Come per ogni Swank Rally, nello stesso percorso si trovavano neofiti, pro e piloti di ogni età. Non sono mancate le ragazze con la campionessa mondiale di enduro Jene Daniels e Francesca Gasperi, così come non è mancata nemmeno la rappresentanza tunisina con Cherif Chagway, rider locale che ha partecipato a tutte e 5 le giornate mentre seguiva il ramadan. Tra tutti i piloti si è di certo distinto Nicola Dutto, la cui tenacia e combattività ha dell’incredibile ed è fonte di ispirazione per chiunque ami la motocicletta. A fine evento sul podio abbiamo due giovanissimi: #andreagava al primo posto e #filippopietri al terzo, con #alessandroruoso del team Yamaha che si aggiudica il secondo posto a cavallo della bicilindrica Teneré che, come promette il nome, trova nel deserto la sua essenza.

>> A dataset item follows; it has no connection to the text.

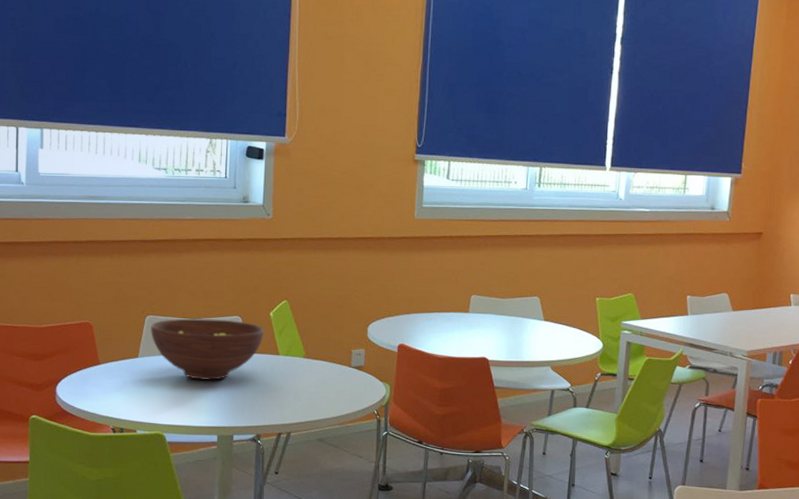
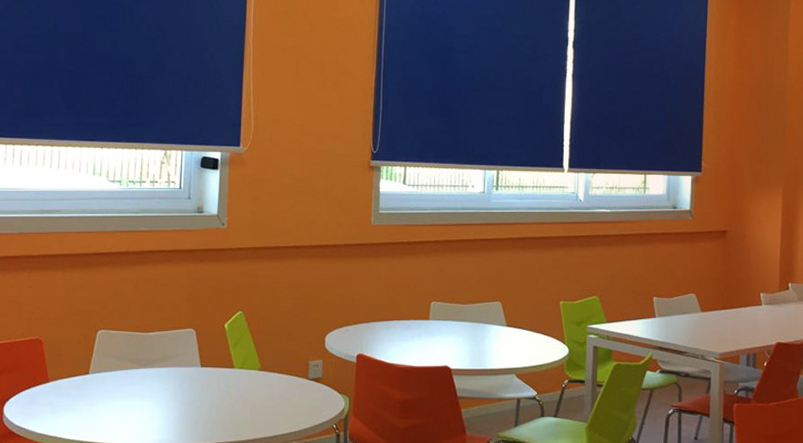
fruit bowl: present [151,318,264,380] -> none [102,332,219,396]

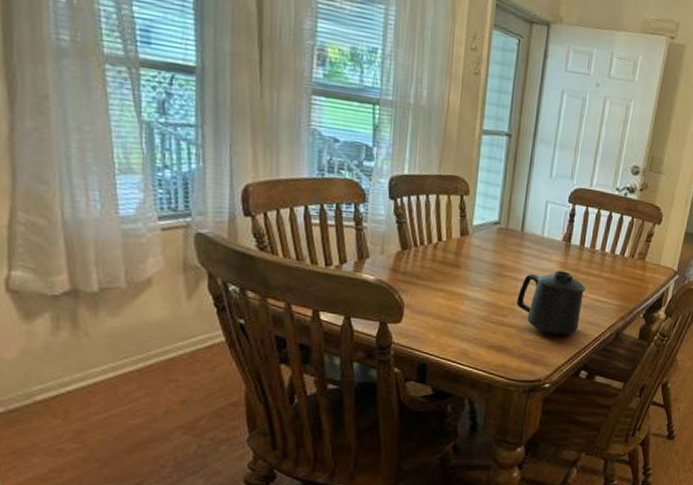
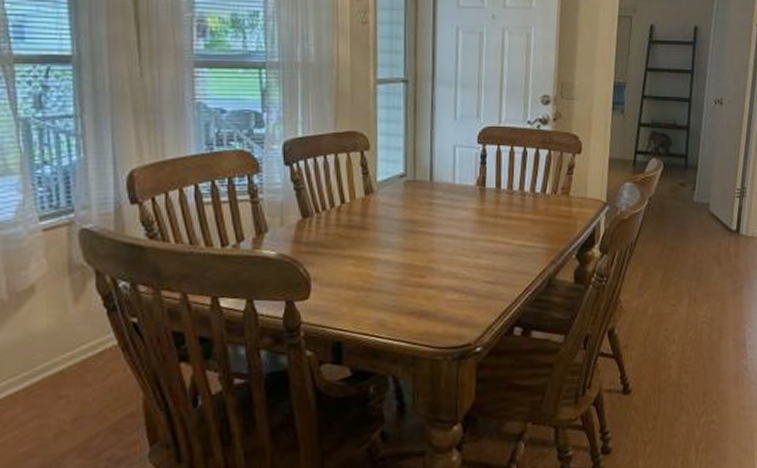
mug: present [516,270,586,336] -> none [434,218,508,292]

Douz, Camp Zmela, Matamata, Camp Mars, #Douz. Cinque giorni, 700 km di sabbia, rocce e storie motociclistiche. #Douz, soprannominata la porta del Sahara, è la starting line e traguardo dell’evento. Il deserto si intravede entrando in città, ma tanto basta a far venire l’acquolina in bocca a tutti i piloti che scalpitano per partire. A riportare con i piedi a terra ci sono i “capo-gita” Botturi e Zocchi che ad ogni briefing ricordano che siamo nel deserto e che per quanto possa sembrare un parco giochi enduristico, con il Sahara non si scherza. Per questo l’organizzazione ha messo insieme una formidabile squadra di assistenza con ambulanze 4x4, mezzi scope e mezzi benzina a prova di ogni inconveniente e che hanno supportato i piloti fin nel cuore del deserto.

Per molti è stata la prima volta nel deserto, ma anche i veterani dei rally africani non rimangono impassibili al fascino dei panorami di cui si è spettatori: Varcate le soglie della città, la pallida sabbia dei dintorni di #Douz cede il passo alle infinite strade sassose che, senza che ce ne si renda conto, portano ad arrampicarsi sui brulli colli di Matmata, dove le pietre si alternano a prati fioriti e villaggi scavati nella roccia. Tornati a livello del mare, la strada per Camp Mars si perde, dapprima sostituita da una bruna piana che pare infinita e poi di colpo ci si ritrova immersi ad alte e basse dune gialle oro che costeggiano il percorso dei piloti. Questa è la tappa marathon che si conclude a Camp Mars, circondato per chilometri e chilometri da nient’altro che sabbia e dune e dove il senso di isolamento è totale. Ma l’avventura non è avventura se non c’è un imprevisto a rendere le cose più interessanti: l’imprevisto in questo caso è stata la tempesta di sabbia che ha sorpreso i partecipanti all’arrivo a Camp Mars e che ha interrotto l’ultima tappa. Costretti a muoversi in un’unica grande carovana, il lato buono della medaglia è che questo abbia permesso un arrivo scenografico in contemporanea di tutti i partecipanti alla pista ufficiale di corse di dromedari di #Douz.

Nel circuito si è poi tenuta l’ultima prova: un giro a testa con sfida al cronometro nella modalità classica Swank Rally, dove a dare il via e fermare il tempo sono i piloti stessi. Si distingue nuovamente #andreagava che, forse spronato dalle parole “chi fa questo vince tutto”, combatte per ogni secondo per difendere il titolo.

A dare colore all’evento non ci sono solo i paesaggi, ma anche il folklore degli alloggi, in particolar modo i due campi tendati di Camp Zmela e Camp Mars, in cui si ha l’opportunità di dormire nelle tende berbere sotto l’immenso cielo stellato del deserto. I servizi sono essenziali, ma c’è tutto quello di cui si ha bisogno e il senso di isolamento è unico nel suo genere. Soprattutto, se la connessione è praticamente assente, si ha la possibilità di viversi davvero il momento senza le distrazioni degli smartphone e lontani dalla vita urbana.

Sarà la poesia di questi scenari, il cameratismo che unisce i piloti intenti nella stessa missione o il fatto che in fondo si è tutti lì per
divertirsi, ma il risultato è qualcosa di speciale – molto più di una gara o di un giro in #moto.